Читаем Babel : Or the Necessity of Violence: an Arcane History of the Oxford Translators' Revolution (9780063021440) полностью

There was no debating with Letty when she was in these moods – it was obvious she only wanted an audience to vent to – but Robin tried anyway. ‘Suppose it means more to her than you realize.’

‘But it doesn’t. I know it doesn’t! She’s not the slightest bit religious; I mean, she’s civilized—

He whistled. ‘That’s a loaded word, Letty.’

‘You know what I mean,’ she huffed. ‘She’s not Haitian. She’s French. And I just don’t see why she has to be so difficult.’

Halfway into Michaelmas, Letty and Victoire were hardly talking to each other. They always came to class several minutes apart, and Robin wondered if it took skill to space out their departures so that they never crossed paths on the long walk down.

The girls were not the only ones suffering fractures. The atmosphere of those days was oppressive. Something had seemed to break between them all – no, break was perhaps too strong a word, for they still clung to each other with the force of people who had no one else. But their bond had twisted in a decidedly hurtful direction. They still spent nearly all their waking moments together, but they dreaded each other’s company. Everything was an unintended slight or deliberate offence – if Robin complained about Sanskrit, it was insensitive to the fact that Professor Harding kept insisting Sanskrit was one of Ramy’s languages when it wasn’t; if Ramy was pleased he and Professor Harding had finally agreed on a research direction, it was a callous remark to Victoire, who had got nowhere with Professor Leblanc. They used to find solace in their solidarity, but now they saw each other only as reminders of their own misery.

The worst, from Robin’s perspective, was that something had changed suddenly and mysteriously between Letty and Ramy. Their interactions were as heated as ever – Ramy never ceased to make fun, and Letty never ceased to flare up in response. But now Letty’s rejoinders had acquired an oddly victimized tone. She snapped at the smallest, often intangible slights. Ramy in return had got more cruel and more snide in a way that was hard to describe. Robin didn’t know what to do about this, nor did he have the faintest clue what it was all about, other than that it gave him strange pangs in his chest whenever he watched these exchanges happen.

‘She’s just being Letty,’ said Ramy when pressed about it. ‘She wants attention, and she thinks throwing a tantrum is the way to get it.’

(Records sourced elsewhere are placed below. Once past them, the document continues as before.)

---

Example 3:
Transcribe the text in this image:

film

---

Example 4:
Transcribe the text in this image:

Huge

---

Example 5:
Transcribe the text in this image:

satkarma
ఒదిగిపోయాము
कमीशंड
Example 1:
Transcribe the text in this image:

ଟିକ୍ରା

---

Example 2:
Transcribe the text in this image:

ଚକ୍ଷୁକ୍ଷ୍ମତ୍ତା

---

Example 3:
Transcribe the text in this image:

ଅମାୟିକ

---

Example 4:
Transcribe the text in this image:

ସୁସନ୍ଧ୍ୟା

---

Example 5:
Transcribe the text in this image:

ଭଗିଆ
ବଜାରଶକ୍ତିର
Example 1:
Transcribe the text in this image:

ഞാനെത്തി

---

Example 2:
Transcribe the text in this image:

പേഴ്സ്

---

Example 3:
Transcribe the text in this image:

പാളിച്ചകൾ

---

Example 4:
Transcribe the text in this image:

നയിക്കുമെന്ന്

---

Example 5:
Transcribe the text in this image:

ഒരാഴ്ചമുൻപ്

‘Did you do something to upset her?’ Robin asked.

‘Other than generally exist? I don’t think so.’ Ramy seemed bored by the subject. ‘Suppose we get on with this translation? Everything’s all right, Birdie, I promise.’

But things were decidedly not all right. Things were in fact very weird. Ramy and Letty seemed unable to stand each other, and at the same time, they gravitated around each other; they could not speak normally without fiercely opposing each other in a way that made them the protagonists of the conversation. If Ramy wanted coffee, Letty wanted tea; if Ramy thought that a painting on the wall was pretty, then Letty suddenly had twelve reasons why it exemplified the worst of the Royal Academy’s adherence to artistic conventionalism.

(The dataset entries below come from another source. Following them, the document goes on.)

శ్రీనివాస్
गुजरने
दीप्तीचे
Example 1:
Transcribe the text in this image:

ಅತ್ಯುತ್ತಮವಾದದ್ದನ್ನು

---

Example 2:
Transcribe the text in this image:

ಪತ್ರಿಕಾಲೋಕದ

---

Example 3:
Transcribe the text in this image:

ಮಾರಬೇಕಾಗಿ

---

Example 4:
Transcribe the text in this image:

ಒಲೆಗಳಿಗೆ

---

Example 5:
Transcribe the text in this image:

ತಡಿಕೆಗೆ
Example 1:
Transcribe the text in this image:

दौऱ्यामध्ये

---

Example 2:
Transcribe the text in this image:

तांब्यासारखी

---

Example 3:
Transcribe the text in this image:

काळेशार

Robin found it unbearable. One night, during a fitful burst of sleep, he had a sudden and violent fantasy of pushing Letty into the Cherwell. When he awoke he searched himself for any hint of guilt, but could find none; the thought of Letty drenched and sputtering brought just as much vicious satisfaction in the sober light of day.

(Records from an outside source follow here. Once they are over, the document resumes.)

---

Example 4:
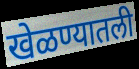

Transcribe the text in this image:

खेळण्यातली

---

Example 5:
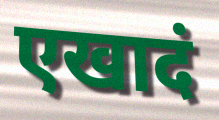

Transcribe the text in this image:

एखादं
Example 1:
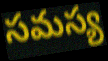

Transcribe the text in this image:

సమస్య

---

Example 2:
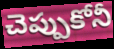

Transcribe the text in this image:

చెప్పుకోనీ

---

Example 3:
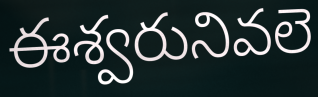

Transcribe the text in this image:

ఈశ్వరునివలె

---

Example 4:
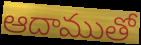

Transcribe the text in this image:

ఆదాముతో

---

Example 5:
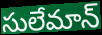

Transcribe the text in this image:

సులేమాన్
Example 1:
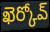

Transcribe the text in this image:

ఖెర్కోవ్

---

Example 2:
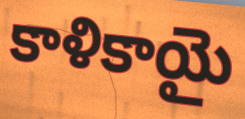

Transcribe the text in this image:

కాళికాయై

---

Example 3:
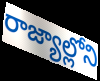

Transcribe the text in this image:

రాజ్యాల్లోని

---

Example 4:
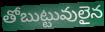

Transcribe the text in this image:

తోబుట్టువులైన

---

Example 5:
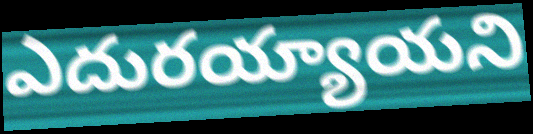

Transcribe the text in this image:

ఎదురయ్యాయని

There was at least the distraction of their third-year apprenticeships, for which they would each assist a faculty member in their silver-working duties throughout the term. ‘Theory comes from the Greek theōria, meaning a sight or spectacle, whose root also gives us the word theatre.’ So Professor Playfair expounded before he sent them off with their respective supervisors. ‘But it is not enough to merely watch the operations. You must get your hands dirty. You must understand how the metal sings.’